Desta vez, porém, ao que tudo indica, o governo não deverá recorrer ao ilusionismo econômico, para tentar estimular o crescimento. Apesar das pressões para turbinar a retomada com medidas produzidas nos laboratórios econômicos de Brasília, Temer reforçou recentemente a posição de que vai evitar armadilhas do gênero. “Não há mais espaço para feitiçarias na economia”, afirmou. O ministro Henrique Meirelles, da Fazenda, declarou também que o governo não tentará reinventar a teoria econômica para acelerar a retomada. “Não há mágica nem medidas iluminadas para a economia crescer mais rápido”, disse.

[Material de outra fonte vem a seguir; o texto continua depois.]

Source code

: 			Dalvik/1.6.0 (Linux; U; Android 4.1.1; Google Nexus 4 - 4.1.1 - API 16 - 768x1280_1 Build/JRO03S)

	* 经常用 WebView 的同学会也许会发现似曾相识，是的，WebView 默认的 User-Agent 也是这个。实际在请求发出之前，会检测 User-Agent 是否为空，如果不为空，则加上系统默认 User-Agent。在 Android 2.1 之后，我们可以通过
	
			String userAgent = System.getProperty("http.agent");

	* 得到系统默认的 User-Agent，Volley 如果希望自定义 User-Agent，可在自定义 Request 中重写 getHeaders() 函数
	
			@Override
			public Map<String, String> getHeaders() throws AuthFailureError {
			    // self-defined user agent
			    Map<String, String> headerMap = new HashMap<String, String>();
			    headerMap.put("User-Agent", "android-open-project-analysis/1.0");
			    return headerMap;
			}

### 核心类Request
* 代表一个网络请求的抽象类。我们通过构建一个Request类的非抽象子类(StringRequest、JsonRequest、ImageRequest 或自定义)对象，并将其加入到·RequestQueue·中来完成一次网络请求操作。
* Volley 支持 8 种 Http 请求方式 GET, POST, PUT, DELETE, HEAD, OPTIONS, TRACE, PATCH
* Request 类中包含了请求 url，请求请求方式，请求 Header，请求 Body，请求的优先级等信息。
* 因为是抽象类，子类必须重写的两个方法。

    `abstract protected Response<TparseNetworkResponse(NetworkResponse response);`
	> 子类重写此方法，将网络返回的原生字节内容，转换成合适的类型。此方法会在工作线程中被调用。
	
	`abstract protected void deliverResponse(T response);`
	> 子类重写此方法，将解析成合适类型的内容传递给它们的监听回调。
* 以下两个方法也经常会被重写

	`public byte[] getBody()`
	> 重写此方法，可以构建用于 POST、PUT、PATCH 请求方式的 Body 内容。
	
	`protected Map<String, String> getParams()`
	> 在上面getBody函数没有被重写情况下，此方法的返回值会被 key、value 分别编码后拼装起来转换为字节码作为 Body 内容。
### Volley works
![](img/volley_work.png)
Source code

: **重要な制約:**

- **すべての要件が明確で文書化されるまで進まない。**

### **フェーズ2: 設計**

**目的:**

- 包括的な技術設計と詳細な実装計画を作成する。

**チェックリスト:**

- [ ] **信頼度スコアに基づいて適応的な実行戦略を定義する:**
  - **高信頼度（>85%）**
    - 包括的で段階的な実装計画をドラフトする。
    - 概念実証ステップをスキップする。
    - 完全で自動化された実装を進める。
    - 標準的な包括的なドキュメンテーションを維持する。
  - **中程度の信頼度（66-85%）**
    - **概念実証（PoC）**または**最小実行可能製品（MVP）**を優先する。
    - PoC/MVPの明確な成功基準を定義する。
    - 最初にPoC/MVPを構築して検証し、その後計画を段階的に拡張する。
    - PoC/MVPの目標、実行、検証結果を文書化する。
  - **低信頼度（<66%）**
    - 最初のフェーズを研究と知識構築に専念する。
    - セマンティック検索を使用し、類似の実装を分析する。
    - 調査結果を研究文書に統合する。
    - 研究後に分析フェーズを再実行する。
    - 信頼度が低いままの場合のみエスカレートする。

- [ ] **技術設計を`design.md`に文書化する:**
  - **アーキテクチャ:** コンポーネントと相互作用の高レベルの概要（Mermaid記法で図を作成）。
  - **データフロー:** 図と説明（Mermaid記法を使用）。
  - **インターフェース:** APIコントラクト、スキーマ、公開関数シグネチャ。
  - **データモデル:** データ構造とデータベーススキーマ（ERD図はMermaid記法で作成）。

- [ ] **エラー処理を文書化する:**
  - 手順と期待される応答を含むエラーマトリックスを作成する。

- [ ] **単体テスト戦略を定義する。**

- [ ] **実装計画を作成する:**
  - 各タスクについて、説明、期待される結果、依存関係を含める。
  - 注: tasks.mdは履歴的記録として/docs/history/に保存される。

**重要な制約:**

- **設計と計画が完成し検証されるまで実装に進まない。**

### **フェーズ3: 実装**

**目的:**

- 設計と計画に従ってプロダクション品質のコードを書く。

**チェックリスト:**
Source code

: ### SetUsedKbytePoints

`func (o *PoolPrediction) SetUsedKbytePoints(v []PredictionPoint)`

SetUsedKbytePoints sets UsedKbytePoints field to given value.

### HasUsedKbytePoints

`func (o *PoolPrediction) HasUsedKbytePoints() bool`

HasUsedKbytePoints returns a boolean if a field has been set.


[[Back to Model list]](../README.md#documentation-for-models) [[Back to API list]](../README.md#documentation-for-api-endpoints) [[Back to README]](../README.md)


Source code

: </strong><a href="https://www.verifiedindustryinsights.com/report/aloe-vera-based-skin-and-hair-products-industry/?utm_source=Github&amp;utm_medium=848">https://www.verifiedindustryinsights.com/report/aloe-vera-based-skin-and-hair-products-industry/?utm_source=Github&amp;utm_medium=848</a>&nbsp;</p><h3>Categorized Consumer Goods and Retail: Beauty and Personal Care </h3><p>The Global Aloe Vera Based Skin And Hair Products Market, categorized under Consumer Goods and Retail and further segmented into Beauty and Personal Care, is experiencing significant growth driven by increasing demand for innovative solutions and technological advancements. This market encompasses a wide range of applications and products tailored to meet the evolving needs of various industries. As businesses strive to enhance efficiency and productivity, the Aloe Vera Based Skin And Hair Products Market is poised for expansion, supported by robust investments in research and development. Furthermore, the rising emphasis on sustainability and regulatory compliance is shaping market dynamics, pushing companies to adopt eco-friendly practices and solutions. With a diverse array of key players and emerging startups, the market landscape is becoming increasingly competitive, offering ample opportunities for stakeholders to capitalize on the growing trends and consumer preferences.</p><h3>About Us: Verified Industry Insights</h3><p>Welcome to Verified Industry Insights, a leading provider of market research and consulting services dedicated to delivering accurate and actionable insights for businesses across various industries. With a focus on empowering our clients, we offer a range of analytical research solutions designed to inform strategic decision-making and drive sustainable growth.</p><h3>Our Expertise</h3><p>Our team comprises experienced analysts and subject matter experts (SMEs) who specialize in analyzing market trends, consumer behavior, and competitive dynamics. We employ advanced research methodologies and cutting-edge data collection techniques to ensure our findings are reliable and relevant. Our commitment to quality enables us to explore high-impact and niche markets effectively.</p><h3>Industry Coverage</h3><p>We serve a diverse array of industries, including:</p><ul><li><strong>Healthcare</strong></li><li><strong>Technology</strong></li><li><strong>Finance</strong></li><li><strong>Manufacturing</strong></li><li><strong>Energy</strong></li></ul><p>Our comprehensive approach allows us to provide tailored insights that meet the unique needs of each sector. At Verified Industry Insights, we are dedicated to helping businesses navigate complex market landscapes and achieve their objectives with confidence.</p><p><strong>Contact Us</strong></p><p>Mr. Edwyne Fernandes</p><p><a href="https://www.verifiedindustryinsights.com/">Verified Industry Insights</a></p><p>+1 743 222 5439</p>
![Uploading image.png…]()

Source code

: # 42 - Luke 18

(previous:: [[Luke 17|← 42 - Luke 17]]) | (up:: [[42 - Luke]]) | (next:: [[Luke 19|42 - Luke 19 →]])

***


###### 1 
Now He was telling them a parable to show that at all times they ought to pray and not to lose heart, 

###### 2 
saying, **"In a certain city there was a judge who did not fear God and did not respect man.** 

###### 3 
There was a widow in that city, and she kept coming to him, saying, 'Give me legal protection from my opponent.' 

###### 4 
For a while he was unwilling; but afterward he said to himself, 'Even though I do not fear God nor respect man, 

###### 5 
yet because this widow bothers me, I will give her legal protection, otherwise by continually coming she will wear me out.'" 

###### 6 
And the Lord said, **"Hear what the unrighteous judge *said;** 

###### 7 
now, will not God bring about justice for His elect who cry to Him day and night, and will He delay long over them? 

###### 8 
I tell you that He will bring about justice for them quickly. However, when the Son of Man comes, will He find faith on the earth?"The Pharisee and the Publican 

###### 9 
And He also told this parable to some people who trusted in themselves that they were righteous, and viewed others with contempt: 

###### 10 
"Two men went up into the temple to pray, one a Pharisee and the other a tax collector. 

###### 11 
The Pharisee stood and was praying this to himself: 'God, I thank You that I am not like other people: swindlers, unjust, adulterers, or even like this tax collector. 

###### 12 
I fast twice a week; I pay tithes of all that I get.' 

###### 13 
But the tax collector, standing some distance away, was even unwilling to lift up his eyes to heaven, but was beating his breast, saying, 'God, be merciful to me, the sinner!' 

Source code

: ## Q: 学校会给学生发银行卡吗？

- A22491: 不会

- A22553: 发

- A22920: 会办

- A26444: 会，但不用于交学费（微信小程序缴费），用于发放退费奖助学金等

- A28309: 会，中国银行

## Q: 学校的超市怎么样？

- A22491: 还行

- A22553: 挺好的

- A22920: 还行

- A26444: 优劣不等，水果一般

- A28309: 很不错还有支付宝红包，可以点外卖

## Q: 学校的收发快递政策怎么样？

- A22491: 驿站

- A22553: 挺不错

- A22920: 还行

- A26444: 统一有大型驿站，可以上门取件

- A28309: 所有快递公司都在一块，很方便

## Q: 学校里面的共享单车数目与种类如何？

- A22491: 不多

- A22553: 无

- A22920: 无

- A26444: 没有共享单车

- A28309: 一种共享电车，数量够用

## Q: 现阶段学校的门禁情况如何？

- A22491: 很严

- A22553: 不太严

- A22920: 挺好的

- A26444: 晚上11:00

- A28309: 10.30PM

A agenda oficial inclui um conjunto ambicioso de medidas, destinadas a reduzir a interferência do Estado na economia e a melhorar o ambiente de negócios no País. Da flexibilização da legislação trabalhista à aceleração das privatizações e concessões de serviços públicos, da adoção de reformas microeconômicas, para desburocratizar o dia a dia das empresas, à maior abertura da economia, o leque de propostas abrange praticamente todos os gargalos que travam o desenvolvimento. Por ora, com as finanças públicas em frangalhos, a desejada redução da carga tributária, de quase 35% do PIB, a maior entre os países em desenvolvimento, não está no radar. Mas a mera simplificação tributária, em discussão no Congresso com o aval de Temer, já representará, se aprovada pelos parlamentares, uma contribuição inestimável para a melhoria da produtividade das empresas e o crescimento da economia.

Em dezembro, o governo anunciou um pacote de medidas para aumentar a eficiência da economia, sem recorrer ao dinheiro público. Uma das principais propostas é um programa de regularização tributária semelhante ao Refis, lançado em 2000 e reeditado várias vezes desde então. Ao contrário do que acontecia antes, o programa agora não prevê a concessão de descontos sobre a multa e os juros das parcelas em atraso, mas permite o parcelamento em até 96 meses e a utilização de prejuízos para quitar débitos tributários e previdenciários. O pacote inclui também o alongamento de dívidas das grandes empresas com o Banco Nacional de Desenvolvimento Econômico e Social (BNDES), com taxas mais salgadas que as originais, e o aumento do crédito da instituição para as empresas de pequeno porte. 

Há, ainda, propostas para reduzir o custo de crédito, como o aperfeiçoamento do cadastro positivo, que permite aos bancos identificar os bons pagadores e lhes oferecer empréstimos com juros mais baixos, e a criação da duplicata eletrônica, para facilitar a execução das garantias nos “papagaios” bancários. Na área trabalhista, o governo propôs a prevalência da negociação coletiva sobre a legislação e anunciou duas benesses, também sem o uso de recursos públicos. Uma delas prevê a redução gradual na multa de 10% para empresas nas demissões sem justa causa. A outra, a liberação dos saques de contas inativas do Fundo de Garantia do Tempo de Serviço (FGTS), para estimular a redução do endividamento das famílias e o consumo.

Apesar de serem medidas de alcance limitado, que não terão impacto significativo no crescimento no curto prazo, elas cumprirão um papel relevante para diminuir a burocracia e melhorar a produtividade. Se forem complementadas por novas propostas do gênero, poderão ter, com o tempo, um impacto efetivo na vida dos cidadãos e das empresas. Agora, o governo tem de dar celeridade também a outros itens da agenda de modernização da economia, como a diminuição do tempo de abertura e fechamento de empresas e a redução das exigências de conteúdo nacional no setor de petróleo, já beneficiado pelo fim da obrigatoriedade de a Petrobrás ser a operadora única do pré-sal.

A lista de medidas para estimular o crescimento, sem o uso de manobras heterodoxas, parece não ter fim. Ainda que Temer consiga implementar a agenda que se propôs, pode ser que não tenha tempo de colher os resultados do que plantar, alcançando índices robustos de crescimento econômico. É possível também que ele não consiga realizar o seu desejo de ser lembrado como “o presidente que arrumou o Brasil”. Mas, talvez, ele possa, ao menos, ser reconhecido como um presidente que deixou o Brasil melhor do que encontrou.